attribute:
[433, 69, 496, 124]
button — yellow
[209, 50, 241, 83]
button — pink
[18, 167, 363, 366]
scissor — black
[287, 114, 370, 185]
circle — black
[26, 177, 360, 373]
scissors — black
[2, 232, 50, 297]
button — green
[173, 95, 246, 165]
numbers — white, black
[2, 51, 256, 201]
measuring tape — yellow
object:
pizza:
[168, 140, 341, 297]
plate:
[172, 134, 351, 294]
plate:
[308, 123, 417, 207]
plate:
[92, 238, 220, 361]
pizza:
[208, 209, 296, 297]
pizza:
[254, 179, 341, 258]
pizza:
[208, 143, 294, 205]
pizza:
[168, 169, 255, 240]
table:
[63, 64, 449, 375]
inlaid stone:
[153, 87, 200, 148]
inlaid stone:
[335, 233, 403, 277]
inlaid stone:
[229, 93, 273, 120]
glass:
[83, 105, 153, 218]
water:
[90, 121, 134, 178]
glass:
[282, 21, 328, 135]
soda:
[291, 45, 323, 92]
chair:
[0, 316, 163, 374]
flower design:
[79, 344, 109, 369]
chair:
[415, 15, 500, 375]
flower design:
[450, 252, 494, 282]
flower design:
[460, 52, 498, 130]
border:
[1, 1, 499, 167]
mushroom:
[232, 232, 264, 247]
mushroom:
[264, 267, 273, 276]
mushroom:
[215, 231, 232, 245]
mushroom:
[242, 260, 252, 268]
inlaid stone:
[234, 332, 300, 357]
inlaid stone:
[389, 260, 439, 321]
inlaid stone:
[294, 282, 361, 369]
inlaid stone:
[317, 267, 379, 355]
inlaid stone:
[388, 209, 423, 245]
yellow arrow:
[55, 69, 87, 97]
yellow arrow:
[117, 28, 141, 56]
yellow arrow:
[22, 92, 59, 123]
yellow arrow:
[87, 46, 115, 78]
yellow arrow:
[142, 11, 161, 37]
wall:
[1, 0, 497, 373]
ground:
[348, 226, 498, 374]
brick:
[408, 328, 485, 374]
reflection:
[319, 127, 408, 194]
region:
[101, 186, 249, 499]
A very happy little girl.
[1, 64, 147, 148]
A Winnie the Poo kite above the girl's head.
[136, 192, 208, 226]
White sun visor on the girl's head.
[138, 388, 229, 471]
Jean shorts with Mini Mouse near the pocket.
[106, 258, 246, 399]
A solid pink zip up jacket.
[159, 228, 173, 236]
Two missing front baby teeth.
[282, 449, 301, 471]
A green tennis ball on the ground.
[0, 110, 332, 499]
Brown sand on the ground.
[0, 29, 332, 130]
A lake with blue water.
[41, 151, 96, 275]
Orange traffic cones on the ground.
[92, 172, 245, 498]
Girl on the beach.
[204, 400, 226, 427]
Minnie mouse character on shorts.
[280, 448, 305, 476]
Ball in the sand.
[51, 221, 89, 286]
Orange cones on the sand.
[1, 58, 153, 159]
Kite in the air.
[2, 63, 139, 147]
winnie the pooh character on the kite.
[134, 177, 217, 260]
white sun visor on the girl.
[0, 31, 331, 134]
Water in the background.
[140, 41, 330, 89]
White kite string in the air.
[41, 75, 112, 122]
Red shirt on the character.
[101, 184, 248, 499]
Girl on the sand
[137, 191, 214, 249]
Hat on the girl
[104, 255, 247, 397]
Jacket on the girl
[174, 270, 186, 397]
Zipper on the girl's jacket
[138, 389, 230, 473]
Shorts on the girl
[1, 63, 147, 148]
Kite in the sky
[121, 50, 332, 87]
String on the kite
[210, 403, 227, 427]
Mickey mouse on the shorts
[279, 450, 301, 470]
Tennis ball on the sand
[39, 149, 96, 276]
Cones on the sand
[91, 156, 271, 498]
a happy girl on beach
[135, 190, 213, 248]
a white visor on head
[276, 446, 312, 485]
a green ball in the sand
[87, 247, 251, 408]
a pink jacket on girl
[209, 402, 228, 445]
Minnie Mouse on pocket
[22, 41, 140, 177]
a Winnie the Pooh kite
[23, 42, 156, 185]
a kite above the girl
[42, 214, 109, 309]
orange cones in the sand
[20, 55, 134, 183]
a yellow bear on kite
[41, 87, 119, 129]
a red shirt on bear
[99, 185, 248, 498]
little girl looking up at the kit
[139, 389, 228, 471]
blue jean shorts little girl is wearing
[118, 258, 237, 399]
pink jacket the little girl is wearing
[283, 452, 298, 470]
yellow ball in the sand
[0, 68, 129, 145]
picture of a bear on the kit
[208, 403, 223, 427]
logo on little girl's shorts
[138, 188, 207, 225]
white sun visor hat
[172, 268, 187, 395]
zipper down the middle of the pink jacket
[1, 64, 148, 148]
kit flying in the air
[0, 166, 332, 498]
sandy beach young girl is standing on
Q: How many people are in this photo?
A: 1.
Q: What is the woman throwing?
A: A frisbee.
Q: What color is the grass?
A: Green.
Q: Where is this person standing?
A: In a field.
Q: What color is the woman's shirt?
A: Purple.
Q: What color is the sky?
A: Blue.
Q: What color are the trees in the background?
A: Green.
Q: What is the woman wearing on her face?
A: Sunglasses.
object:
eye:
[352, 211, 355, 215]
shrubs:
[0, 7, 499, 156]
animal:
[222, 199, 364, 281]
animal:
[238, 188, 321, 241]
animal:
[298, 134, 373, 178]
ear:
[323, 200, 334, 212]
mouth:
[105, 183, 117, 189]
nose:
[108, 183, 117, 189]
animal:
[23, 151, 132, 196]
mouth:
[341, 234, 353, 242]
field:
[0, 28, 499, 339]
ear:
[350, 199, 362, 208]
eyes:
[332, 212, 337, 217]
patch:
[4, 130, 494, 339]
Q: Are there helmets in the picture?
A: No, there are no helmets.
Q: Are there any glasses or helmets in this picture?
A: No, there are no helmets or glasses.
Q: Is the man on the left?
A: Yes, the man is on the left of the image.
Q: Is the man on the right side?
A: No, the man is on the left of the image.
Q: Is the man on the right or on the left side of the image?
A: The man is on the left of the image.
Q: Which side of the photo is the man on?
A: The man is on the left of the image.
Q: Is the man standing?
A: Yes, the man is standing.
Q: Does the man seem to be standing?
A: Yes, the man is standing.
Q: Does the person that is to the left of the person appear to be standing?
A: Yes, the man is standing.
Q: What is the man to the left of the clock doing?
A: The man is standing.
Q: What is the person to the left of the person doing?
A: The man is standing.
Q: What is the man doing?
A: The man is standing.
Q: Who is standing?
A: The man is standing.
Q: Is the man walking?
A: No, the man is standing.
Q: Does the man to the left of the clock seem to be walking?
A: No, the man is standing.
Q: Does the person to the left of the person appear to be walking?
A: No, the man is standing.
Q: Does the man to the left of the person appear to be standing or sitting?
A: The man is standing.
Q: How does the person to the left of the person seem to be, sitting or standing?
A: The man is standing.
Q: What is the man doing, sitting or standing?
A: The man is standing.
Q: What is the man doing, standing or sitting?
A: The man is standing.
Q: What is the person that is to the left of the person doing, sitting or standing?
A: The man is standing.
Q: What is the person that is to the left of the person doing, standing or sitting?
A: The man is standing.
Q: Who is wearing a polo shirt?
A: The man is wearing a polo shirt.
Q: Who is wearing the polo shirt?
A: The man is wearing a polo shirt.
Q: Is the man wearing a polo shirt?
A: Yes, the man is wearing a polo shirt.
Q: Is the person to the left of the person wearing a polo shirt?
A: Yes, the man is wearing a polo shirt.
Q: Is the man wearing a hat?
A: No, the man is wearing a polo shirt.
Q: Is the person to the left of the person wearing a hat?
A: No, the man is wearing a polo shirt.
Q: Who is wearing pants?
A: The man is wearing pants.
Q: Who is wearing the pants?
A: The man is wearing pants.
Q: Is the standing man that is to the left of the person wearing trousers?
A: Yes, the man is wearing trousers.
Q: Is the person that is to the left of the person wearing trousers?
++++++++++++++++++++
- Activity: Reproduce all the records above, swapping each "inlaid stone" for "mosaic tile" and keeping everything else identical.

- Solution to this problem:
attribute:
[433, 69, 496, 124]
button — yellow
[209, 50, 241, 83]
button — pink
[18, 167, 363, 366]
scissor — black
[287, 114, 370, 185]
circle — black
[26, 177, 360, 373]
scissors — black
[2, 232, 50, 297]
button — green
[173, 95, 246, 165]
numbers — white, black
[2, 51, 256, 201]
measuring tape — yellow
object:
pizza:
[168, 140, 341, 297]
plate:
[172, 134, 351, 294]
plate:
[308, 123, 417, 207]
plate:
[92, 238, 220, 361]
pizza:
[208, 209, 296, 297]
pizza:
[254, 179, 341, 258]
pizza:
[208, 143, 294, 205]
pizza:
[168, 169, 255, 240]
table:
[63, 64, 449, 375]
mosaic tile:
[153, 87, 200, 148]
mosaic tile:
[335, 233, 403, 277]
mosaic tile:
[229, 93, 273, 120]
glass:
[83, 105, 153, 218]
water:
[90, 121, 134, 178]
glass:
[282, 21, 328, 135]
soda:
[291, 45, 323, 92]
chair:
[0, 316, 163, 374]
flower design:
[79, 344, 109, 369]
chair:
[415, 15, 500, 375]
flower design:
[450, 252, 494, 282]
flower design:
[460, 52, 498, 130]
border:
[1, 1, 499, 167]
mushroom:
[232, 232, 264, 247]
mushroom:
[264, 267, 273, 276]
mushroom:
[215, 231, 232, 245]
mushroom:
[242, 260, 252, 268]
mosaic tile:
[234, 332, 300, 357]
mosaic tile:
[389, 260, 439, 321]
mosaic tile:
[294, 282, 361, 369]
mosaic tile:
[317, 267, 379, 355]
mosaic tile:
[388, 209, 423, 245]
yellow arrow:
[55, 69, 87, 97]
yellow arrow:
[117, 28, 141, 56]
yellow arrow:
[22, 92, 59, 123]
yellow arrow:
[87, 46, 115, 78]
yellow arrow:
[142, 11, 161, 37]
wall:
[1, 0, 497, 373]
ground:
[348, 226, 498, 374]
brick:
[408, 328, 485, 374]
reflection:
[319, 127, 408, 194]
region:
[101, 186, 249, 499]
A very happy little girl.
[1, 64, 147, 148]
A Winnie the Poo kite above the girl's head.
[136, 192, 208, 226]
White sun visor on the girl's head.
[138, 388, 229, 471]
Jean shorts with Mini Mouse near the pocket.
[106, 258, 246, 399]
A solid pink zip up jacket.
[159, 228, 173, 236]
Two missing front baby teeth.
[282, 449, 301, 471]
A green tennis ball on the ground.
[0, 110, 332, 499]
Brown sand on the ground.
[0, 29, 332, 130]
A lake with blue water.
[41, 151, 96, 275]
Orange traffic cones on the ground.
[92, 172, 245, 498]
Girl on the beach.
[204, 400, 226, 427]
Minnie mouse character on shorts.
[280, 448, 305, 476]
Ball in the sand.
[51, 221, 89, 286]
Orange cones on the sand.
[1, 58, 153, 159]
Kite in the air.
[2, 63, 139, 147]
winnie the pooh character on the kite.
[134, 177, 217, 260]
white sun visor on the girl.
[0, 31, 331, 134]
Water in the background.
[140, 41, 330, 89]
White kite string in the air.
[41, 75, 112, 122]
Red shirt on the character.
[101, 184, 248, 499]
Girl on the sand
[137, 191, 214, 249]
Hat on the girl
[104, 255, 247, 397]
Jacket on the girl
[174, 270, 186, 397]
Zipper on the girl's jacket
[138, 389, 230, 473]
Shorts on the girl
[1, 63, 147, 148]
Kite in the sky
[121, 50, 332, 87]
String on the kite
[210, 403, 227, 427]
Mickey mouse on the shorts
[279, 450, 301, 470]
Tennis ball on the sand
[39, 149, 96, 276]
Cones on the sand
[91, 156, 271, 498]
a happy girl on beach
[135, 190, 213, 248]
a white visor on head
[276, 446, 312, 485]
a green ball in the sand
[87, 247, 251, 408]
a pink jacket on girl
[209, 402, 228, 445]
Minnie Mouse on pocket
[22, 41, 140, 177]
a Winnie the Pooh kite
[23, 42, 156, 185]
a kite above the girl
[42, 214, 109, 309]
orange cones in the sand
[20, 55, 134, 183]
a yellow bear on kite
[41, 87, 119, 129]
a red shirt on bear
[99, 185, 248, 498]
little girl looking up at the kit
[139, 389, 228, 471]
blue jean shorts little girl is wearing
[118, 258, 237, 399]
pink jacket the little girl is wearing
[283, 452, 298, 470]
yellow ball in the sand
[0, 68, 129, 145]
picture of a bear on the kit
[208, 403, 223, 427]
logo on little girl's shorts
[138, 188, 207, 225]
white sun visor hat
[172, 268, 187, 395]
zipper down the middle of the pink jacket
[1, 64, 148, 148]
kit flying in the air
[0, 166, 332, 498]
sandy beach young girl is standing on
Q: How many people are in this photo?
A: 1.
Q: What is the woman throwing?
A: A frisbee.
Q: What color is the grass?
A: Green.
Q: Where is this person standing?
A: In a field.
Q: What color is the woman's shirt?
A: Purple.
Q: What color is the sky?
A: Blue.
Q: What color are the trees in the background?
A: Green.
Q: What is the woman wearing on her face?
A: Sunglasses.
object:
eye:
[352, 211, 355, 215]
shrubs:
[0, 7, 499, 156]
animal:
[222, 199, 364, 281]
animal:
[238, 188, 321, 241]
animal:
[298, 134, 373, 178]
ear:
[323, 200, 334, 212]
mouth:
[105, 183, 117, 189]
nose:
[108, 183, 117, 189]
animal:
[23, 151, 132, 196]
mouth:
[341, 234, 353, 242]
field:
[0, 28, 499, 339]
ear:
[350, 199, 362, 208]
eyes:
[332, 212, 337, 217]
patch:
[4, 130, 494, 339]
Q: Are there helmets in the picture?
A: No, there are no helmets.
Q: Are there any glasses or helmets in this picture?
A: No, there are no helmets or glasses.
Q: Is the man on the left?
A: Yes, the man is on the left of the image.
Q: Is the man on the right side?
A: No, the man is on the left of the image.
Q: Is the man on the right or on the left side of the image?
A: The man is on the left of the image.
Q: Which side of the photo is the man on?
A: The man is on the left of the image.
Q: Is the man standing?
A: Yes, the man is standing.
Q: Does the man seem to be standing?
A: Yes, the man is standing.
Q: Does the person that is to the left of the person appear to be standing?
A: Yes, the man is standing.
Q: What is the man to the left of the clock doing?
A: The man is standing.
Q: What is the person to the left of the person doing?
A: The man is standing.
Q: What is the man doing?
A: The man is standing.
Q: Who is standing?
A: The man is standing.
Q: Is the man walking?
A: No, the man is standing.
Q: Does the man to the left of the clock seem to be walking?
A: No, the man is standing.
Q: Does the person to the left of the person appear to be walking?
A: No, the man is standing.
Q: Does the man to the left of the person appear to be standing or sitting?
A: The man is standing.
Q: How does the person to the left of the person seem to be, sitting or standing?
A: The man is standing.
Q: What is the man doing, sitting or standing?
A: The man is standing.
Q: What is the man doing, standing or sitting?
A: The man is standing.
Q: What is the person that is to the left of the person doing, sitting or standing?
A: The man is standing.
Q: What is the person that is to the left of the person doing, standing or sitting?
A: The man is standing.
Q: Who is wearing a polo shirt?
A: The man is wearing a polo shirt.
Q: Who is wearing the polo shirt?
A: The man is wearing a polo shirt.
Q: Is the man wearing a polo shirt?
A: Yes, the man is wearing a polo shirt.
Q: Is the person to the left of the person wearing a polo shirt?
A: Yes, the man is wearing a polo shirt.
Q: Is the man wearing a hat?
A: No, the man is wearing a polo shirt.
Q: Is the person to the left of the person wearing a hat?
A: No, the man is wearing a polo shirt.
Q: Who is wearing pants?
A: The man is wearing pants.
Q: Who is wearing the pants?
A: The man is wearing pants.
Q: Is the standing man that is to the left of the person wearing trousers?
A: Yes, the man is wearing trousers.
Q: Is the person that is to the left of the person wearing trousers?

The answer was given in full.